Friday, April 19, 2024
HomeEuropeNorthern Irish unionists dismiss US congressman as insulting in Belfast talks

Northern Irish unionists dismiss US congressman as insulting in Belfast talks

BELFAST — Unionist leaders in Northern Ireland ripped into a U.S. congressional delegation Thursday, accusing the visitors of insulting their community.

“It has been the most undiplomatic visit I’ve ever seen to these shores,” said Democratic Unionist leader Jeffrey Donaldson, whose party is blocking the revival of a cross-community government in Northern Ireland in protest against the post-Brexit trade arrangements in the region.

Unionists told the delegation leader, Democratic Rep. Richard Neal, they were livid over two remarks he made earlier this week and has defended since: that unionists were “planters” and their campaign against the protocol was a “manufactured” crisis.

“The language … displays an alarming ignorance of the concerns of unionism,” said Donaldson, whose party remains the largest on the union side following this month’s Northern Ireland Assembly elections.

But Neal, who has traveled to Northern Ireland periodically since the early 1990s, said he meant no offense and claimed to have soothed tensions during behind-closed-doors talks.

Neal insisted that unionist opposition to the protocol treaty — which requires EU checks on goods arriving in Northern Ireland from the rest of the U.K. — was no reason to obstruct power-sharing, a cornerstone of the U.S.-brokered Good Friday accord of 1998. The DUP rejected the peace deal until 2007, when it formed a coalition alongside their longtime enemies in the Irish republican Sinn Féin party.

“I made the argument that this is a problem to be solved, not a crisis,” Neal told reporters inside Stormont Parliament Building overlooking Belfast. “As we had that discussion back and forth, I thought we were able to ameliorate some of the differences.”

Neal raised unionist hackles when, attempting a literary touch during appearances in the Republic of Ireland, he referred to hopes that “the Planter and the Gael” could reconcile.

To those familiar with the work of Northern Ireland writers, that most directly references a 1970 anthology co-authored by two of the region’s finest poets, the late John Hewitt and John Montague. Irish-American politicians often tap Irish poetry in their speeches.

But planters, in historical terms, are Protestant settlers sent by King James I from Britain to colonize the north of Ireland in the early 17th century.

Neal’s defense of the term touched a nerve in a community whose British identity is often questioned, a sensitivity exacerbated by rules that have made it easier to trade with the rest of Ireland than with Britain.

Unionists said the implication, for them, was that Irish-Americans still view them as interlopers in a land that isn’t their true home.

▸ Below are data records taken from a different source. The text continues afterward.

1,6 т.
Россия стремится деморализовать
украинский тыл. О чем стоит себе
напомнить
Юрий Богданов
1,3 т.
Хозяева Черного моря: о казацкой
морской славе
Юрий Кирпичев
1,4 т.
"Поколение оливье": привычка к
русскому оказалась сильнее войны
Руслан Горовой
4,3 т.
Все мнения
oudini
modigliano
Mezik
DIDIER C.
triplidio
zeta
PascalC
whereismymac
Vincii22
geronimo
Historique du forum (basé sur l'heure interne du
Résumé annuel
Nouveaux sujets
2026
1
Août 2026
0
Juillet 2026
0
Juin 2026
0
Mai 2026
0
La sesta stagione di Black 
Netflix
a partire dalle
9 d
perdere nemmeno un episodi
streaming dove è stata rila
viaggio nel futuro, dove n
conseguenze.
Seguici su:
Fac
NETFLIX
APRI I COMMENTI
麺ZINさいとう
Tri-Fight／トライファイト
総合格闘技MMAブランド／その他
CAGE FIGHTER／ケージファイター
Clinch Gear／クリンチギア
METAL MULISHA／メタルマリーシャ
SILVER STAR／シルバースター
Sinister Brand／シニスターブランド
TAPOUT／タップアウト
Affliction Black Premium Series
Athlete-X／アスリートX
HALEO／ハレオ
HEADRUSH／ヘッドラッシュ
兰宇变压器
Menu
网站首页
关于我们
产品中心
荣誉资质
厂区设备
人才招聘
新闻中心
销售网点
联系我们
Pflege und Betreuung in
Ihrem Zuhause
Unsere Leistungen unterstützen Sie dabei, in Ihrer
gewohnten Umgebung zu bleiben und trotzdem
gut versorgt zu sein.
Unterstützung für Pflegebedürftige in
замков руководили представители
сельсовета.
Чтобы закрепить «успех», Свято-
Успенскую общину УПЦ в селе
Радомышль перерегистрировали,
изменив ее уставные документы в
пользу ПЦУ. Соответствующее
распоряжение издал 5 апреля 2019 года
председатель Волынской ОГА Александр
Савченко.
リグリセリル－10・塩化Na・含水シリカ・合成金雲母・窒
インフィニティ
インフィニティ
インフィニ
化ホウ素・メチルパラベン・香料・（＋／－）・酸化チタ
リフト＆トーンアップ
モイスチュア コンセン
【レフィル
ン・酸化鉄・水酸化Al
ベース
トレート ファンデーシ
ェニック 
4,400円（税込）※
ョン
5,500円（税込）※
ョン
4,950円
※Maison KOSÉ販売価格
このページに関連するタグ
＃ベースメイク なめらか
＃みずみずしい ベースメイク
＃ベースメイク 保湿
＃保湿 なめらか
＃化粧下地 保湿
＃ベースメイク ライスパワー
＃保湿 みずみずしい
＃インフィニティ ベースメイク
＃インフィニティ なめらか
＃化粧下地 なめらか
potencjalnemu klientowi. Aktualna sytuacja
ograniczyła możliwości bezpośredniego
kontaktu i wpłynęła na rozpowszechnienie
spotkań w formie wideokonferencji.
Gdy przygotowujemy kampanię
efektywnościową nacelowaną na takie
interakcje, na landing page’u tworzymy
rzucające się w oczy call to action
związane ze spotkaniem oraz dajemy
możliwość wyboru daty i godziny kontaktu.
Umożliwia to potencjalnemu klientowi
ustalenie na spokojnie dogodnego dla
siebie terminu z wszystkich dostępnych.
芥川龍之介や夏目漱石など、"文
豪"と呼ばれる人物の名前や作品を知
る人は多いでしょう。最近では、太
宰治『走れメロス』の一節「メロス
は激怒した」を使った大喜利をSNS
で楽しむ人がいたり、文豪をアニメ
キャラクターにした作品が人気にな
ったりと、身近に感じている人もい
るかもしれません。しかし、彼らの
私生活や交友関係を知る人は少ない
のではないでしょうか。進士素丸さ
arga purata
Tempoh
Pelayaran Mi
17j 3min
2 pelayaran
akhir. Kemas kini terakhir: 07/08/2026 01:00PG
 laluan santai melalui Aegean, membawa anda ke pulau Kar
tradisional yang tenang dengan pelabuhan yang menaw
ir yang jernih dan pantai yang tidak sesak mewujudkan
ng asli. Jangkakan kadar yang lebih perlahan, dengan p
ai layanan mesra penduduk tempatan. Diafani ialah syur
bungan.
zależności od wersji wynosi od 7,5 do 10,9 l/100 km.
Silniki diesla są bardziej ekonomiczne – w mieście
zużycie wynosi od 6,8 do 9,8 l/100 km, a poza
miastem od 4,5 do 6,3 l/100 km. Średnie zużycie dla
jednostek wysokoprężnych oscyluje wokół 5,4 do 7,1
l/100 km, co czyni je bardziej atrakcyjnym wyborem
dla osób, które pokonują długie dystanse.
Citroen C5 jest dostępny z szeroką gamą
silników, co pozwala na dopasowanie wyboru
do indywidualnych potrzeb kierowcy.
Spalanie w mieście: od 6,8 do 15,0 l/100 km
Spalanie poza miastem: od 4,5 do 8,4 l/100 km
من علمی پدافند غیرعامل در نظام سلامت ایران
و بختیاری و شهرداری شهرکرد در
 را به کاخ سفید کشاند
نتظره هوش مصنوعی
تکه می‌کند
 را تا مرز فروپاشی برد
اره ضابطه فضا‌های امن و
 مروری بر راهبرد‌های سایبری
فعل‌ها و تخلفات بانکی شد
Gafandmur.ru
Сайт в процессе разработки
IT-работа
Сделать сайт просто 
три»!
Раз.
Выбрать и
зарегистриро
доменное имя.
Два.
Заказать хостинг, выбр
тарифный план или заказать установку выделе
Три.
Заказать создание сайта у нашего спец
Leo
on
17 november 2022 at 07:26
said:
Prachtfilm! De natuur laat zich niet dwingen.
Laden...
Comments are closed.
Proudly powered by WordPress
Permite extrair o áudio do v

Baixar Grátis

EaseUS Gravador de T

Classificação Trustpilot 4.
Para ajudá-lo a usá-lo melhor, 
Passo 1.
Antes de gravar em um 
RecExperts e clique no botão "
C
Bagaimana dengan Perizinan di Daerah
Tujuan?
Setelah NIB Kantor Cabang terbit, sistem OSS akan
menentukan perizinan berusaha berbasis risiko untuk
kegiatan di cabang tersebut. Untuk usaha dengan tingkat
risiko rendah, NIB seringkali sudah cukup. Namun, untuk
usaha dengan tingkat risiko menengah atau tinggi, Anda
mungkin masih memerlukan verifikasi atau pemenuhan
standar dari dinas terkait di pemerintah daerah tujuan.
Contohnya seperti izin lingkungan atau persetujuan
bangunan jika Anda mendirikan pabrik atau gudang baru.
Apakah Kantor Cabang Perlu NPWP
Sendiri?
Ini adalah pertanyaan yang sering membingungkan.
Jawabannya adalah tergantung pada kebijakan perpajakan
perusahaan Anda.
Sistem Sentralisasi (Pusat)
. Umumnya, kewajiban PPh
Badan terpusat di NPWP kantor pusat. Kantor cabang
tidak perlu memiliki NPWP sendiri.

DUP lawmaker Jonathan Buckley said he’d told Neal “that in three days he has taken a sledgehammer to U.S. diplomacy and neutrality with regards to Northern Ireland and the protocol.” He called Neal’s mild characterization of their talks “bizarre.”

By contrast, Sinn Féin leaders emerged from their own meeting with the nine House of Representatives members claiming common cause.

Sinn Féin won more assembly seats than the Democratic Unionists this month and will gain the top power-sharing post of first minister for the first time — if the DUP drops its veto on progress.

“The DUP would prefer to be speaking about a war of words against this American delegation, as opposed to the fact that the DUP are blocking the formation of an executive. All the other parties want to form a government,” said First Minister-designate Michelle O’Neill, who was deputy first minister in the previous five-party coalition.

“The protocol can and should be made to work with smoother implementation. The delegation were very forthright in their messaging around that,” she said.

Sinn Féin successfully petitioned Thursday to reconvene the assembly next week to try again to elect a speaker, an essential first step being blocked by the DUP. O’Neill said she was challenging Donaldson to agree to “put ministers in posts and start to deliver for the public.”

But Donaldson said he wouldn’t budge until the U.K. government unilaterally halts EU checks at Northern Irish ports, a step unionists expect will happen as part of a promised bill at Westminster. He dismissed Sinn Féin’s reconvening of the assembly on Monday as a futile “stunt.”